Abel & Imray Patent Attorney: expert advice on extracting value from your intellectual property
All companies, but especially life science companies, have intellectual property, such as inventions, trade secrets, know how, brands, trademarks, designs, copyright material and patents. Companies can easily extract more value from their IP, but it takes extra effort. Here are thirteen top tips to extract more value from IP.
(1) Understand what IP your company has. This may require some form of audit in conjunction with your patent attorney.
(2) Identify whether your company owns that IP. If not, do you want to take steps to ensure that you own the IP? In some cases, you may not want to own the IP, but you will probably want to ensure that you have the right to use it.
(3) Take a view on how you can best protect your IP. Should you file a patent application? If you do that, the invention will inevitably be put into the public domain long before a patent is granted. Should you keep an invention secret? Is that practical or sensible, given the nature of the invention?
(4) Consider freedom to operate issues. Investors will often care more about FTO than the ability of the company to protect its IP. Keep any FTO investigations proportionate to the investment to be made.
(5) All forms of registered IP protection are territorial. Be aware of your key markets and those of your competitors. Be realistic about the returns you are going to get by having a patent in a particular country.
(6) Have an idea of the inherent worth of the IP. For example, is your patent application for an improvement invention which is merely one of many alternative ways of doing something? Or is it a ground-breaking new invention? If it is ground-breaking, are there barriers that will stop you from getting the invention to market?
(7) Have an idea of how you are going to get your invention to market. How far is your invention from the marketplace? Registered rights allow you to stop others from using your invention. But stopping third parties from using your invention will not, by itself, make you money. Who do you need to “buy-in” to your invention to get it to market?

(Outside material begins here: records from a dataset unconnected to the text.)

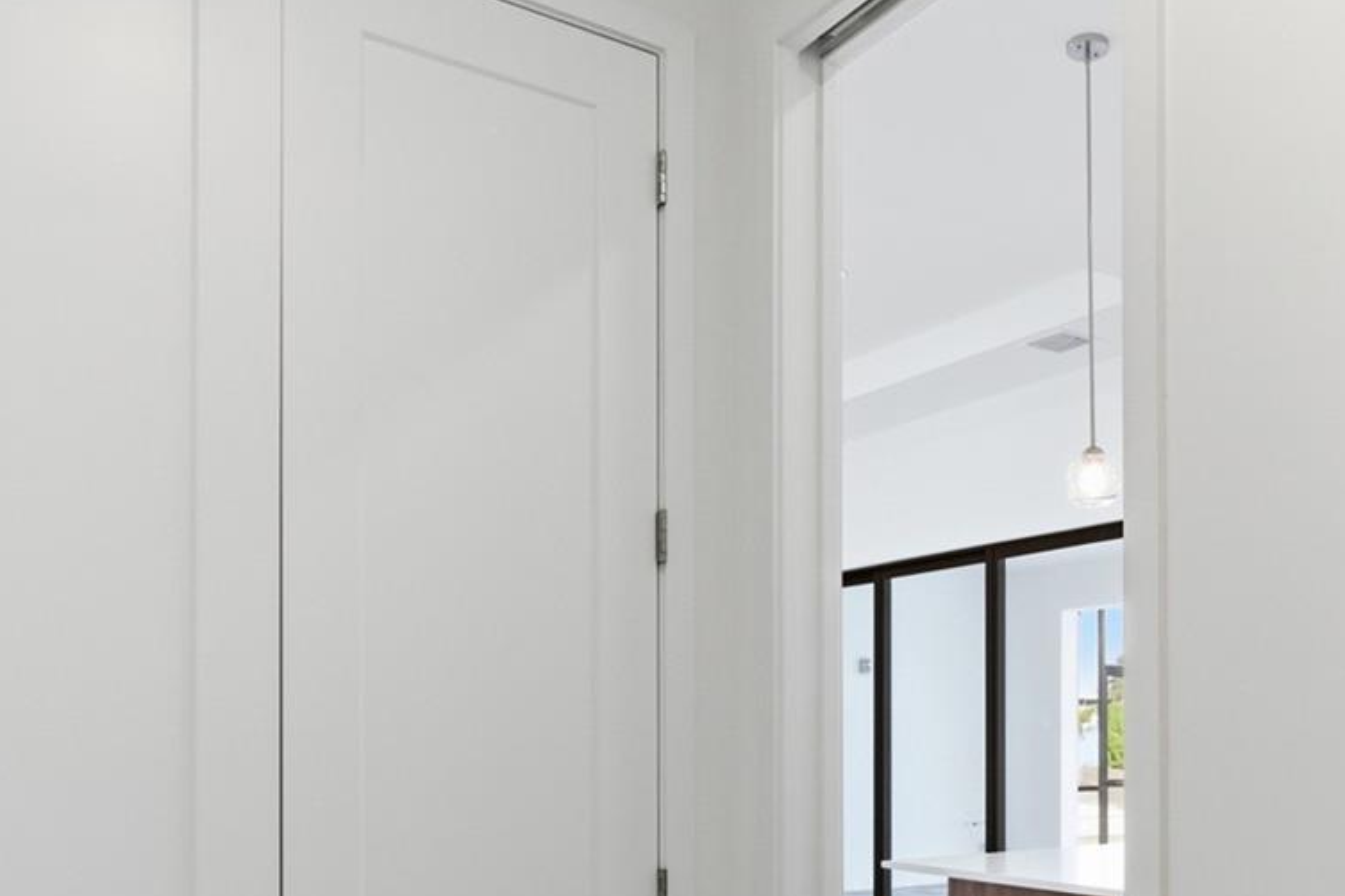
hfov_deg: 54.7
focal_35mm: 34
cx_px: 897
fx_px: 1270
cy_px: 732
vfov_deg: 37.3
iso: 400
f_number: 9
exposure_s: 1/125
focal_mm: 16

(8) Understand the technology sector you are in. Some technology sectors are very conservative and unwilling to adopt new technologies.
(9) Regularly review your IP portfolio. This will help you to understand what IP you have. It will also help prevent unwanted/unnecessary expenditure, for example, on patents that no are no longer of any interest/use to you.
(10) Choose your professional advisors wisely. A patent attorney specialising in your technical area will be able to maximise the protection for your invention. Have a good relationship with your advisors.
(11) Do your due diligence on potential collaborators/investors. Can they get you to where you want to go?
(12) Have a plan/strategy. Consider how you are going to make money from the IP. Can you licence per market sector, by product type, by country? Consider an exit strategy and what will happen to the IP when you “exit”.
(13) Mark it up! Let everyone know the position regarding your IP. (R) if you have a registered trade mark, TM if it is an unregistered trade mark, Patent Application XYZ if it is the subject of a patent application. But no fibbing! It’s a criminal offence (albeit a rather minor one) to mark something as being patented when it’s not or being subject to a trade mark registration when it is not.